According to a new study by McLean Hospital in Massachusetts, U.S., people who believe in God are twice as likely to respond to depression treatment than those with little or no belief.
Over the course of one year 159 patients were asked to fill out a questionnaire which gauged their level of well-being as well as their level of religious faith (on a scale of 1-5).
In the Journal of Affective Disorders, researchers concluded that belief in any kind of God not only improved the psychological well-being of patients, but also decreased their risk of suffering depression or inflicting self-harm.
David Rosmarin, clinician and instructor at the Department of Psychiatry at Harvard Medical School, said: “I hope that this work will lead to larger studies and increased funding in order to help as many people as possible.”
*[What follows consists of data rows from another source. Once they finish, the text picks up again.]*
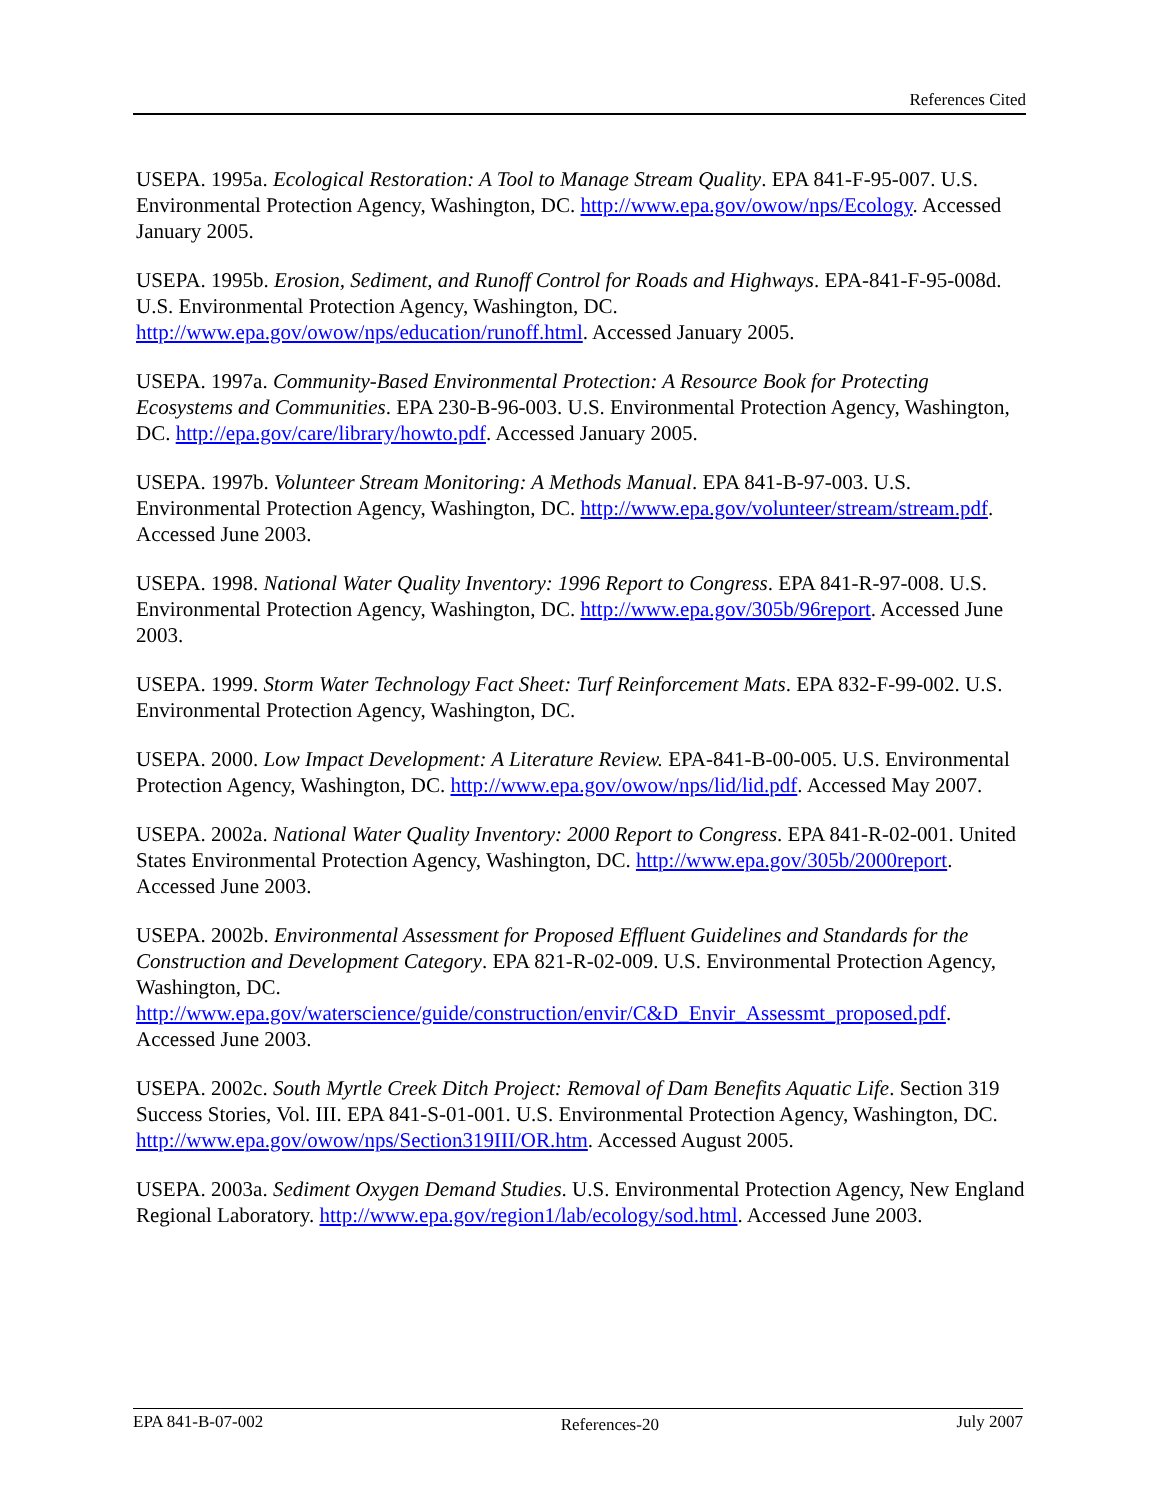References Cited
USEPA. 1995a. Ecological Restoration: A Tool to Manage Stream Quality. EPA 841-F-95-007. U.S. Environmental Protection Agency, Washington, DC. http://www.epa.gov/owow/nps/Ecology. Accessed January 2005.
USEPA. 1995b. Erosion, Sediment, and Runoff Control for Roads and Highways. EPA-841-F-95-008d. U.S. Environmental Protection Agency, Washington, DC. http://www.epa.gov/owow/nps/education/runoff.html. Accessed January 2005.
USEPA. 1997a. Community-Based Environmental Protection: A Resource Book for Protecting Ecosystems and Communities. EPA 230-B-96-003. U.S. Environmental Protection Agency, Washington, DC. http://epa.gov/care/library/howto.pdf. Accessed January 2005.
USEPA. 1997b. Volunteer Stream Monitoring: A Methods Manual. EPA 841-B-97-003. U.S. Environmental Protection Agency, Washington, DC. http://www.epa.gov/volunteer/stream/stream.pdf. Accessed June 2003.
USEPA. 1998. National Water Quality Inventory: 1996 Report to Congress. EPA 841-R-97-008. U.S. Environmental Protection Agency, Washington, DC. http://www.epa.gov/305b/96report. Accessed June 2003.
USEPA. 1999. Storm Water Technology Fact Sheet: Turf Reinforcement Mats. EPA 832-F-99-002. U.S. Environmental Protection Agency, Washington, DC.
USEPA. 2000. Low Impact Development: A Literature Review. EPA-841-B-00-005. U.S. Environmental Protection Agency, Washington, DC. http://www.epa.gov/owow/nps/lid/lid.pdf. Accessed May 2007.
USEPA. 2002a. National Water Quality Inventory: 2000 Report to Congress. EPA 841-R-02-001. United States Environmental Protection Agency, Washington, DC. http://www.epa.gov/305b/2000report. Accessed June 2003.
USEPA. 2002b. Environmental Assessment for Proposed Effluent Guidelines and Standards for the Construction and Development Category. EPA 821-R-02-009. U.S. Environmental Protection Agency, Washington, DC. http://www.epa.gov/waterscience/guide/construction/envir/C&D_Envir_Assessmt_proposed.pdf. Accessed June 2003.
USEPA. 2002c. South Myrtle Creek Ditch Project: Removal of Dam Benefits Aquatic Life. Section 319 Success Stories, Vol. III. EPA 841-S-01-001. U.S. Environmental Protection Agency, Washington, DC. http://www.epa.gov/owow/nps/Section319III/OR.htm. Accessed August 2005.
USEPA. 2003a. Sediment Oxygen Demand Studies. U.S. Environmental Protection Agency, New England Regional Laboratory. http://www.epa.gov/region1/lab/ecology/sod.html. Accessed June 2003.
EPA 841-B-07-002 References-20 July 2007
Previous studies have explored the power of prayer in relation to recovery. One study by San Francisco General Hospital monitored the effects of prayer on 393 heart patients. One half were prayed for by a group of strangers who only knew the names of the patients, while the other half weren’t prayed for at all. None of the patients knew which group they were in but researchers found that those who were prayed for had fewer complications, fewer pneumonia cases and less need for drug treatment. This group also recovered more quickly and left hospital earlier than the group who were not prayed for.
While the reasons for these results have yet to be explored, the implication is that we have a lot more to learn about the human brain and the role of belief in health care and recovery.